Danbury Mint

Generally, Steph and I are very negative and snobbish about kitch. It’s not that we hate the people who buy it. We just don’t get into it. We’re not excited about garden gnomes or dogs playing poker.

But there’s one notable exception to this rule, and that’s the Dachshund Collection at the Danbury Mint. Somehow, at some point, we were added to their mailing list for Dachshund memorabilia, and they send us an ad with a large glossy photo of their latest craptacular masterpiece every single month. We would never actually buy any of this. I’m hoping no one misunderstands this entry as an invitation to send us small pieces of dachshund-shaped porcelain that we need to regularly dust. That’s not where I’m going here.

Having said that, whenever I see that envelope with the Danbury Mint return address, I get a little excited. Today I clapped my hands. I really wanted to see what they’d come up with next, and I wasn’t disappointed when my eyes gazed upon The Dachshund Calendar. Peep that sucker. Pardon the crudity of the stitched-together scan, but the biggest one on the web was only 400 pixels tall, and that just won’t do when you’ve got an 11″ x 13″ glossy in front of you and you know the splendor people are missing.

Steph’s favorite is September, whereas I’m a sucker for February. I think it’s the wings.

Why do I get the feeling that this experience could teach me something about being a parent?

7 thoughts on “Danbury Mint

  1. But, September dachshund is GOING TO SCHOOL! He even has number magnets on his little lunchbox. That’s so cute.

    Oh, and if we did have these, we would never have to dust them. Because they would be in a box in the attic. And last time I checked, people don’t dust stuff that’s packed in boxes in their attics…

  2. Who buys this stuff? Do they actually enjoy having to rearrange all the numbers every month?

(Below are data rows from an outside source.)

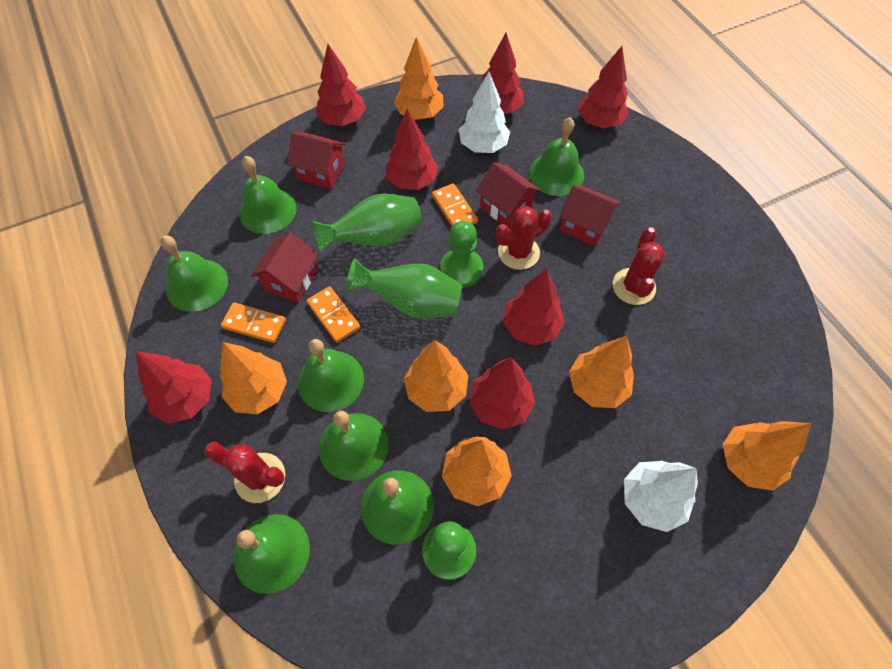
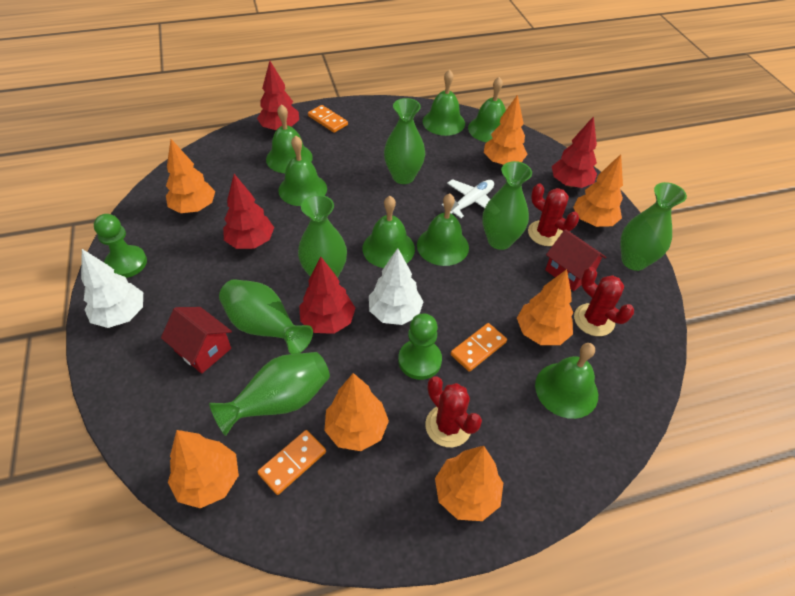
green vase: [312,194,422,253] [347,258,463,319] = 2 -> [209,352,330,436] [219,279,313,354] [298,195,347,278] [384,98,425,184] [482,161,532,250] [621,182,687,271] = 6
orange tree: [220,342,287,414] [394,37,444,120] [404,340,468,412] [442,436,512,506] [569,336,634,408] [722,421,811,491] = 6 -> [166,139,215,213] [168,430,239,508] [324,373,389,451] [435,446,503,521] [484,94,528,166] [517,269,573,345] [573,154,623,227] = 7
red house: [251,232,318,303] [287,132,345,189] [476,162,540,228] [559,185,620,247] = 4 -> [161,307,232,374] [545,229,607,291] = 2
red tree: [136,351,212,423] [316,44,366,126] [385,109,439,190] [469,358,535,430] [476,33,524,114] [503,269,565,346] [578,46,629,128] = 7 -> [223,174,274,249] [257,61,299,130] [299,257,355,334] [552,116,597,188] = 4
white plane: none = 0 -> [442,179,494,218] = 1

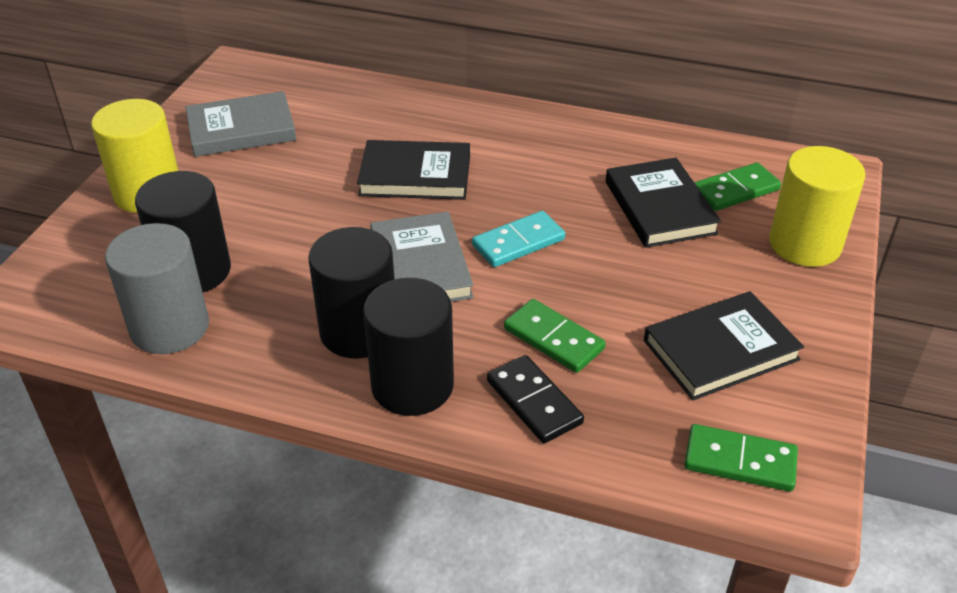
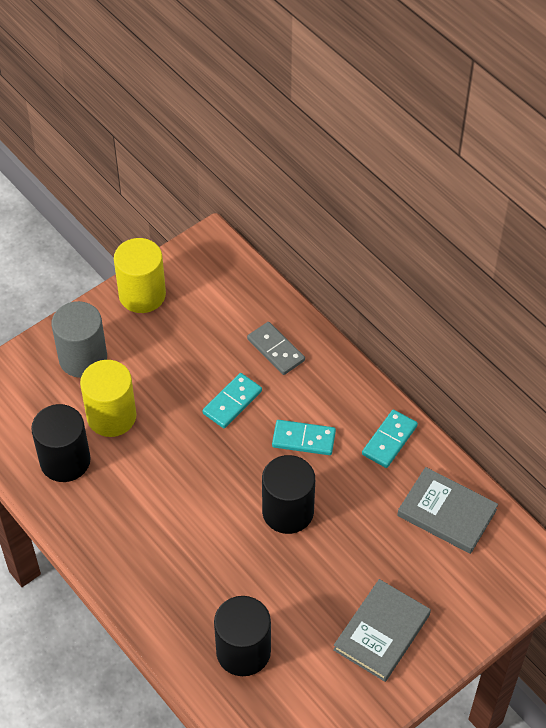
black book: [357,140,470,200] [606,158,721,248] [644,291,804,401] = 3 -> none = 0
black domino: [487,355,584,443] = 1 -> none = 0
green domino: [504,299,606,373] [684,424,798,492] [694,162,781,211] = 3 -> none = 0
grey domino: none = 0 -> [247,322,305,375] = 1
turquoise domino: [472,211,565,267] = 1 -> [202,373,262,428] [272,420,336,455] [362,410,418,468] = 3

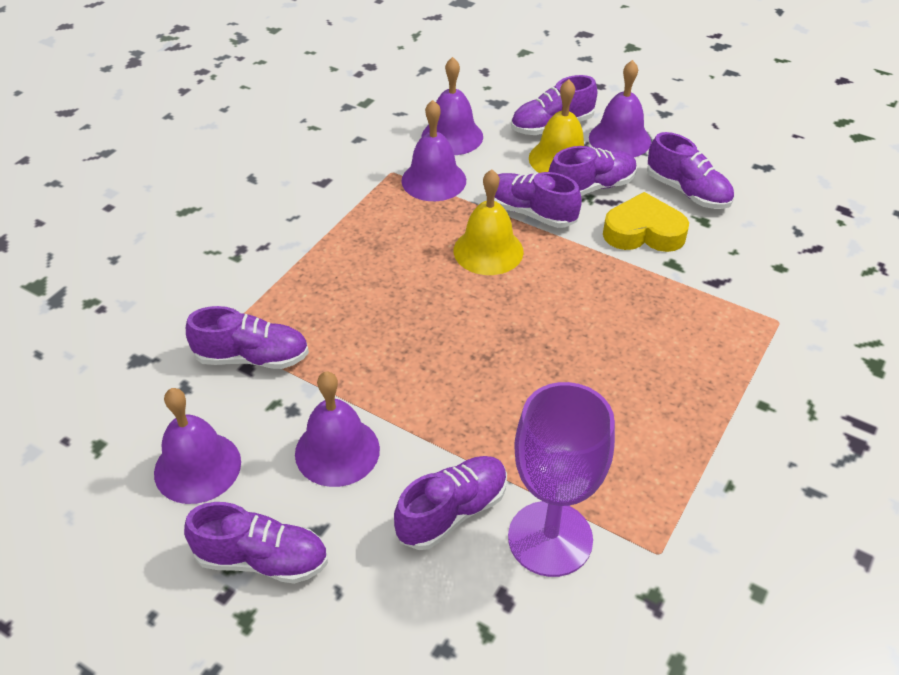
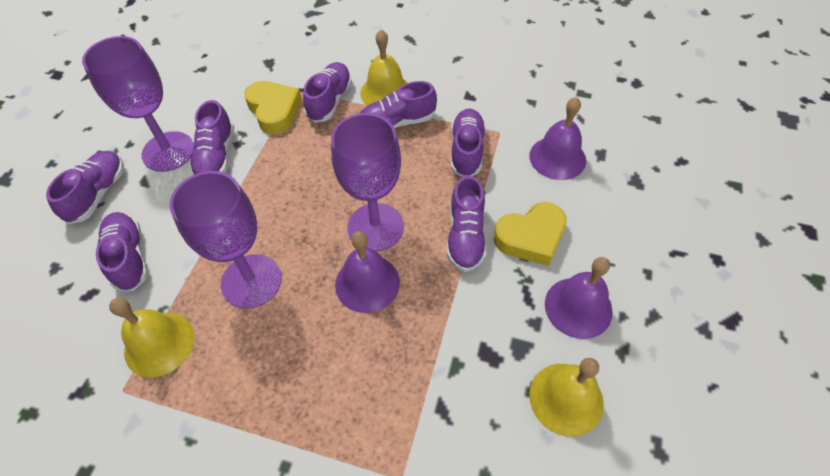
purple bell: [154,388,241,504] [295,372,380,487] [402,100,466,201] [422,57,483,155] [589,60,651,157] = 5 -> [335,231,400,313] [529,97,586,180] [545,257,613,339] = 3
purple goblet: [508,382,615,577] = 1 -> [82,36,195,172] [170,171,282,308] [331,113,404,251] = 3
yellow bell: [454,169,524,275] [529,79,584,173] = 2 -> [109,297,194,377] [360,29,408,105] [529,358,604,437] = 3
yellow heart: [603,192,689,252] = 1 -> [244,81,302,134] [494,202,567,266] = 2

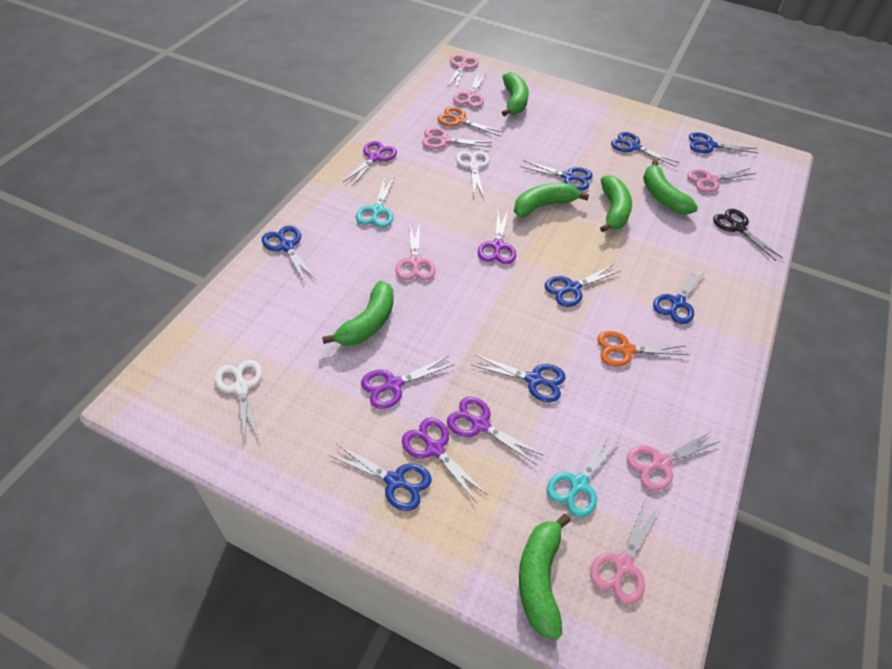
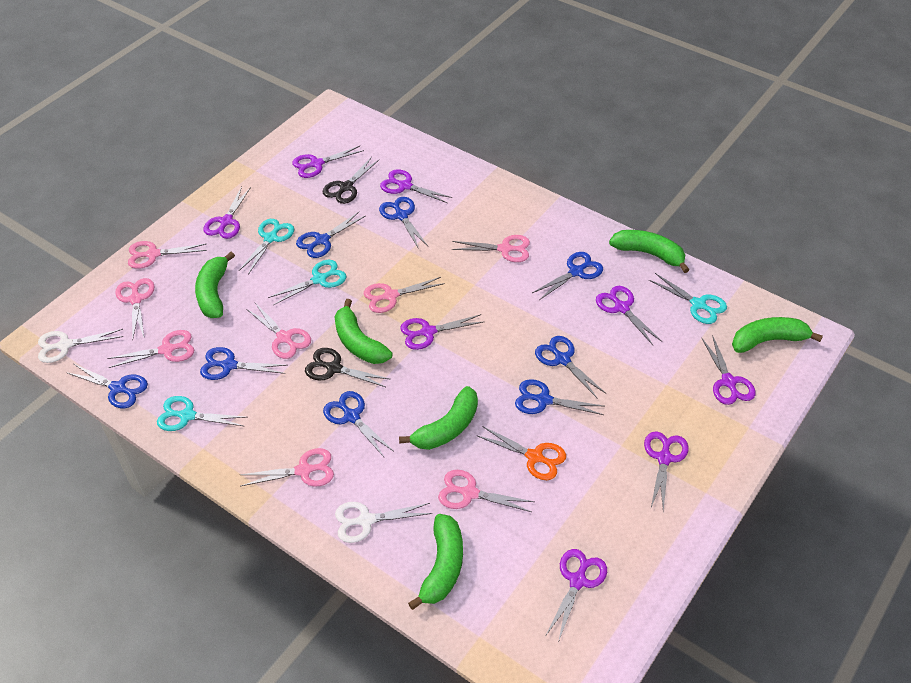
black scissors: [713,209,783,261] = 1 -> [305,348,389,387] [323,157,380,204] = 2
orange scissors: [437,107,504,136] [597,331,689,367] = 2 -> [476,426,566,480] = 1
pink scissors: [395,222,436,280] [422,128,492,149] [448,54,479,88] [453,72,487,108] [590,501,658,604] [627,432,719,491] [687,168,756,193] = 7 -> [107,330,194,368] [115,278,155,339] [128,241,207,269] [240,448,334,486] [246,303,311,359] [364,277,445,313] [438,470,534,512] [451,235,530,262] = 8
purple scissors: [343,141,397,186] [361,356,455,409] [402,418,488,503] [447,397,544,465] [478,210,516,264] = 5 -> [204,186,251,239] [292,146,364,178] [380,169,452,203] [400,314,483,350] [546,549,607,642] [596,286,662,345] [644,431,689,512] [701,335,756,405] = 8
turquoise scissors: [356,176,395,228] [547,432,621,517] = 2 -> [157,396,247,431] [239,219,294,275] [268,260,346,305] [649,273,727,324] = 4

It looks like it would take forever, especially with the special holiday tiles.

  3. “Why do I get the feeling that this experience could teach me something about being a parent?”

    It’s teaching you to resist the temptation to buy clothing that says things like “baby’s 1st (fill in the blank with appropriate holiday)” and take them to get their picture taken in said outfit and then frame the photo in a corresponding “Baby’s 1st…” picture frame.

  4. Nicole likes August because of how he peers over the sunglasses, but I’m definitely a March kinda guy. I mean, seriously, it’s a lepreschund!

  5. Actually, after further thought, I think the only realistic dachshund on the calendar is September. The little bastard stole somebody’s lunch and is now making off with it. In 2 more seconds, he will have swallowed the entire lunchbox whole or will have dropped the lunchbox in a wiggly fury while trying to spin around and bite the person who’s trying to get her lunchbox back.

    I’ve seen it. I’ve seen it with a big mac, a piece of grilled chicken, a giant tootsie roll, a loaf of garlic bread, a mouthful of bacon, and the infamous stick of butter (which Henson did swallow whole…).